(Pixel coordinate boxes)
Start of Block

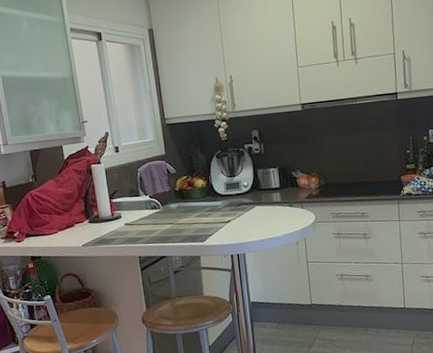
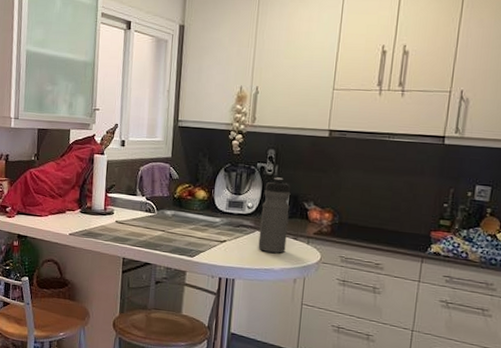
water bottle: none [255,154,284,223] -> present [258,177,290,253]

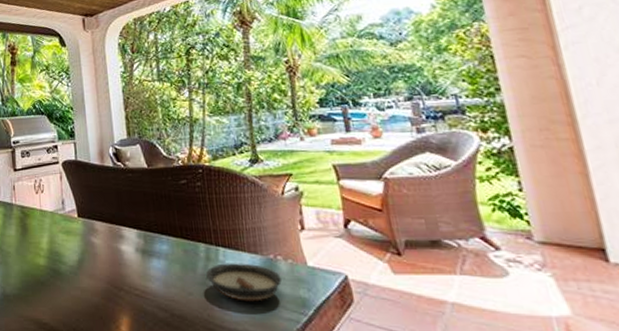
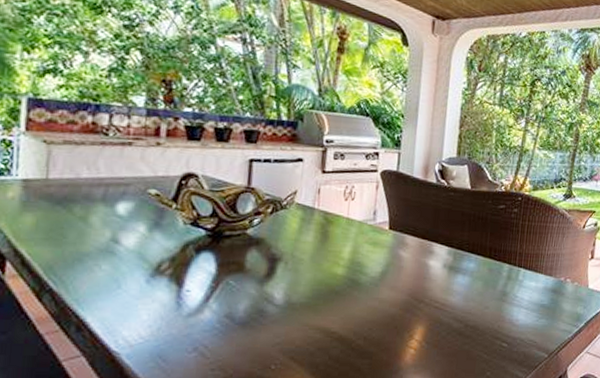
saucer: present [206,262,282,302] -> none [504,281,566,316]

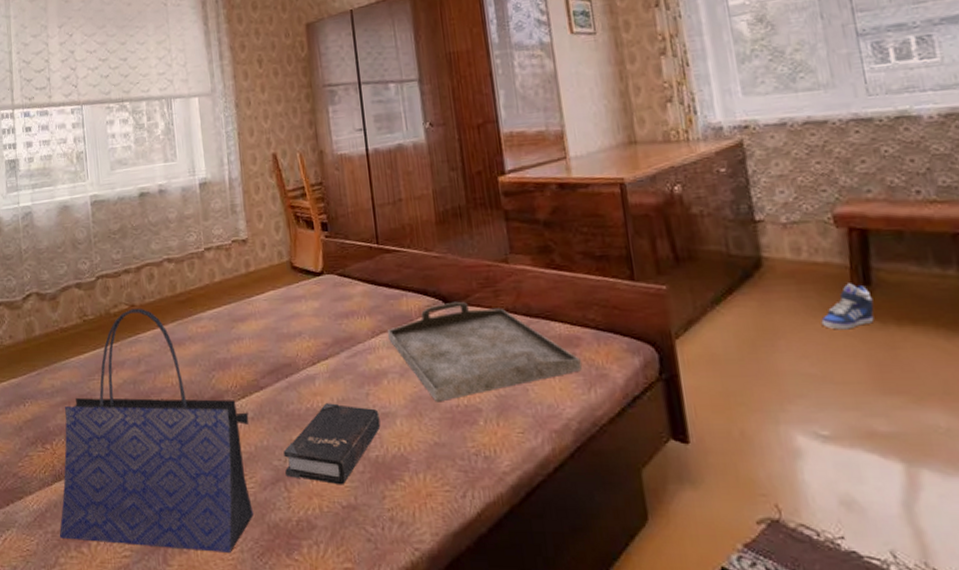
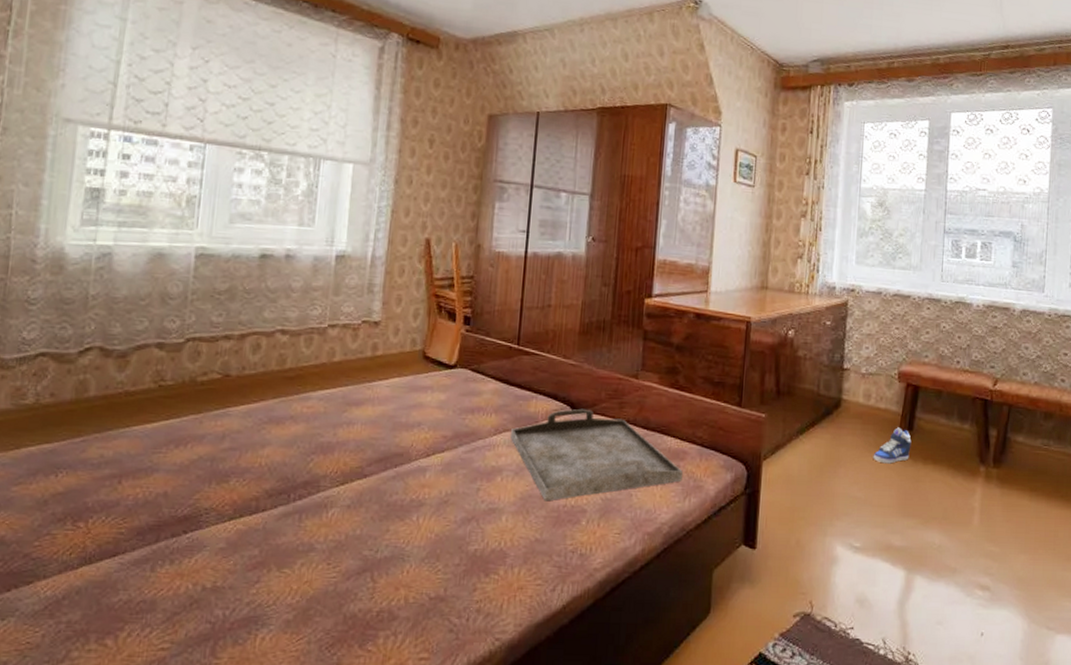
tote bag: present [59,308,253,552] -> none [76,378,345,644]
hardback book: present [283,403,381,485] -> none [374,496,487,577]

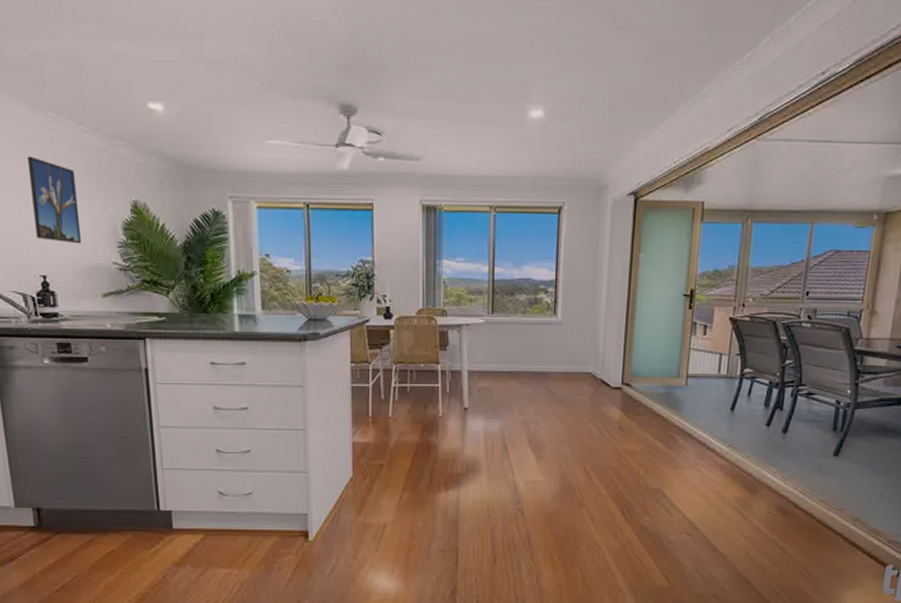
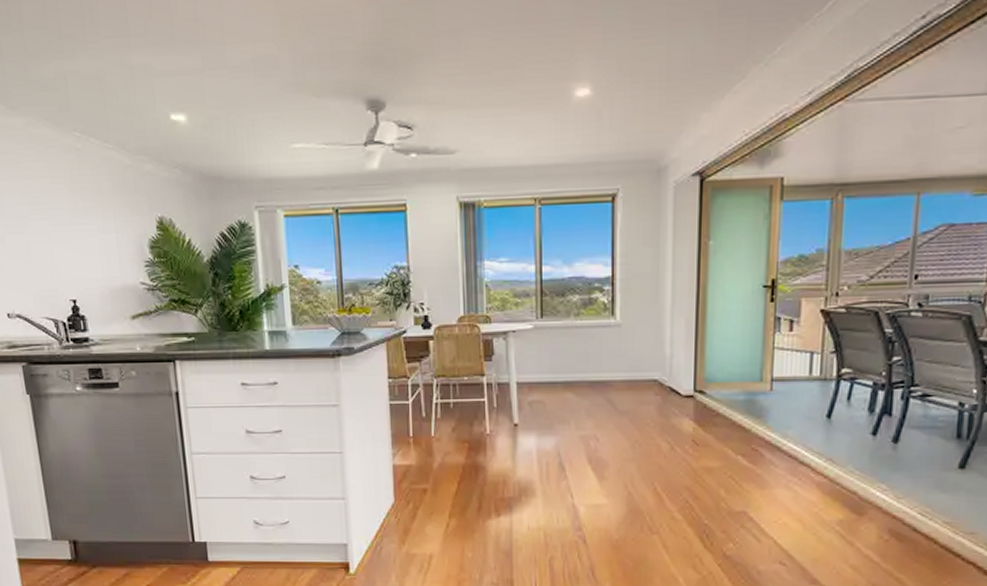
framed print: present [26,156,82,244] -> none [54,178,110,266]

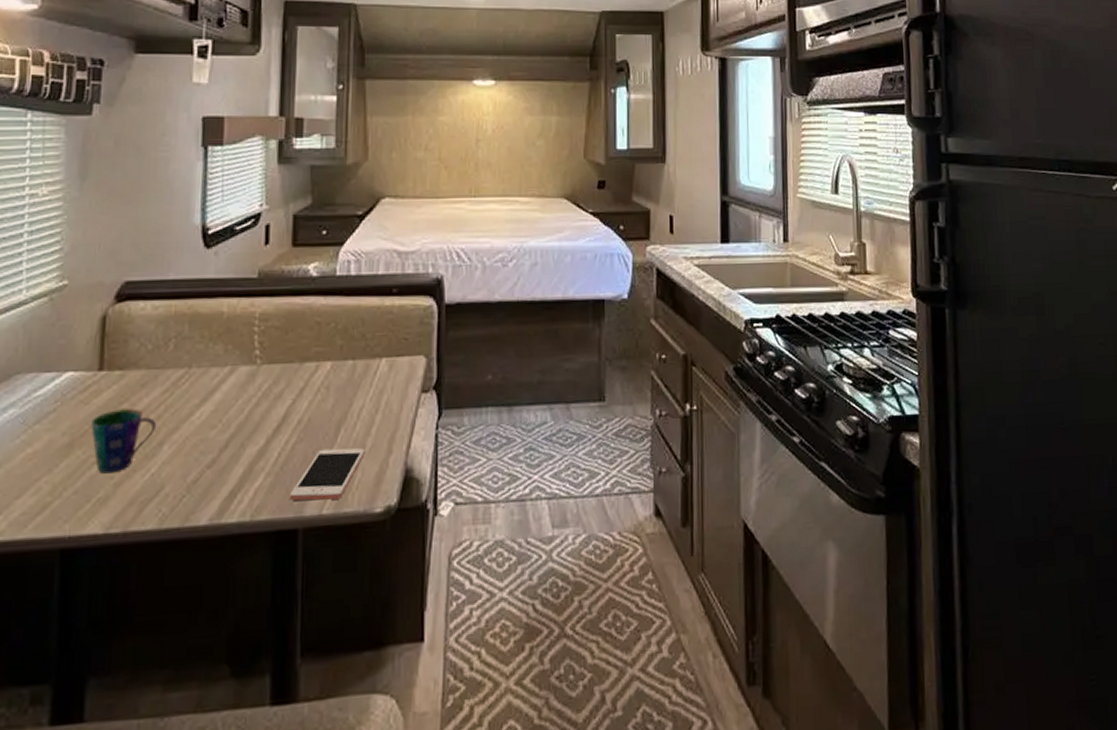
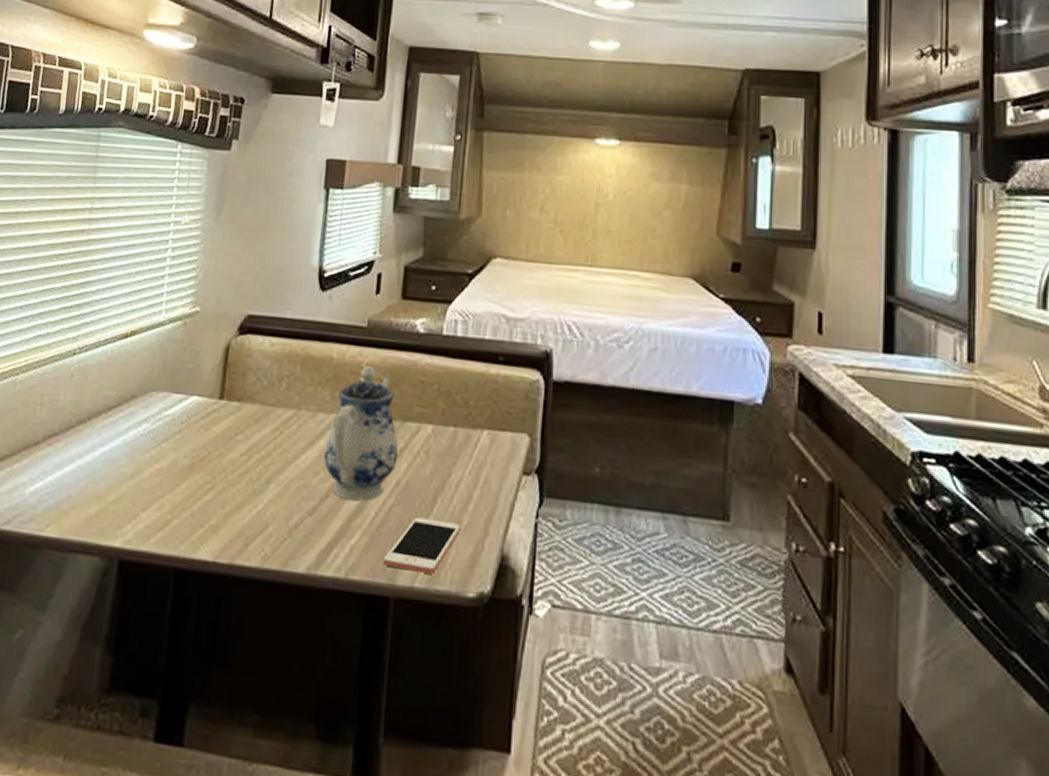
cup: present [91,408,157,474] -> none [209,440,266,503]
teapot: none [219,315,299,446] -> present [323,365,399,501]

End of Block

--- PROBLEM TO SOLVE ---
Out of the records above, return only the lines from the one with "saucer: present [206,262,282,302]" through the one with "cup: present [91,408,157,474]", exactly, and none of the pictures.

--- SOLUTION ---
saucer: present [206,262,282,302] -> none [504,281,566,316]

tote bag: present [59,308,253,552] -> none [76,378,345,644]
hardback book: present [283,403,381,485] -> none [374,496,487,577]

framed print: present [26,156,82,244] -> none [54,178,110,266]

cup: present [91,408,157,474] -> none [209,440,266,503]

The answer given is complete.